THOMAS m English, French, German, Dutch, Swedish, Norwegian, Danish, Greek, Biblical, Biblical Latin, Biblical Greek
Greek form of the Aramaic name תָּאוֹמָא (Ta'oma') meaning "twin". In the New Testament this is the name of an apostle. When he heard that Jesus had risen from the dead he initially doubted the story, until Jesus appeared before him and he examined his wounds himself. According to tradition he was martyred in India. Due to his renown, the name came into general use in the Christian world.... [more]
ULF m Swedish, Norwegian, Danish
From the Old Norse byname Úlfr meaning "wolf".
VALYA f & m Russian, Bulgarian
Diminutive of VALENTINA or VALENTIN.
VICTOR m English, French, Portuguese, Romanian, Dutch, Swedish, Late Roman
Roman name meaning "victor, conqueror" in Latin. It was common among early Christians, and was borne by several early saints and three popes. It was rare as an English name during the Middle Ages, but it was revived in the 19th century. A famous bearer was the French writer Victor Hugo (1802-1885), who authored The Hunchback of Notre Dame and Les Misérables.
VIOLET f English
From the English word violet for the purple flower, ultimately derived from Latin viola.

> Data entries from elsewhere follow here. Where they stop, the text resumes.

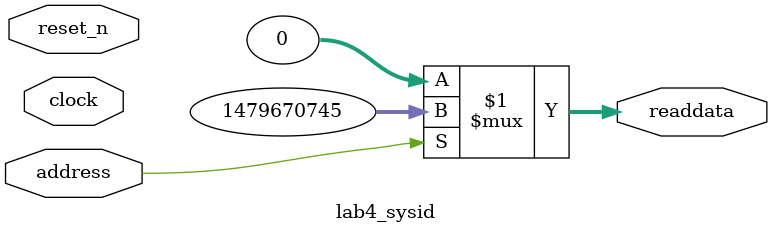
<source format=v>



// synthesis translate_off
`timescale 1ns / 1ps
// synthesis translate_on

// turn off superfluous verilog processor warnings 
// altera message_level Level1 
// altera message_off 10034 10035 10036 10037 10230 10240 10030 

module lab4_sysid (
               // inputs:
                address,
                clock,
                reset_n,

               // outputs:
                readdata
             )
;

  output  [ 31: 0] readdata;
  input            address;
  input            clock;
  input            reset_n;

  wire    [ 31: 0] readdata;
  //control_slave, which is an e_avalon_slave
  assign readdata = address ? 1479670745 : 0;

endmodule



</source>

It was common in Scotland from the 16th century, and it came into general use as an English given name during the 19th century.
VLADIMIR m Russian, Serbian, Croatian, Bulgarian, Macedonian, Slovene, Medieval Slavic
Derived from the Slavic element vladeti "rule" combined with meru "great, famous". The second element has also been associated with miru meaning "peace, world". This was the name of an 11th-century grand prince of Kiev who is venerated as a saint because of his efforts to Christianize his realm (Kievan Rus). It was also borne by the founder of the former Soviet state, Vladimir Ilyich Lenin (1870-1924).
XAVIER m English, French, Portuguese, Catalan, Spanish (Archaic)
Derived from the Basque place name Etxeberria meaning "the new house". This was the surname of the Jesuit priest Saint Francis Xavier (1506-1552) who was born in a village by this name. He was a missionary to India, Japan, China, and other areas in East Asia, and he is the patron saint of the Orient and missionaries. His surname has since been adopted as a given name in his honour, chiefly among Catholics.
XERXES m History
Greek form of the Persian name Khshayarsha, which meant "ruler over heroes". This was a 5th-century BC king of Persia, the son of Darius the Great. He attempted an invasion of Greece, which ended unsuccessfully at the battle of Salamis.
YAKUP m Turkish
Turkish form of JACOB.
ZAAL m Georgian
Georgian form of ZAL.
ZIA m Arabic
Alternate transcription of Arabic ضياء (see ZIYA).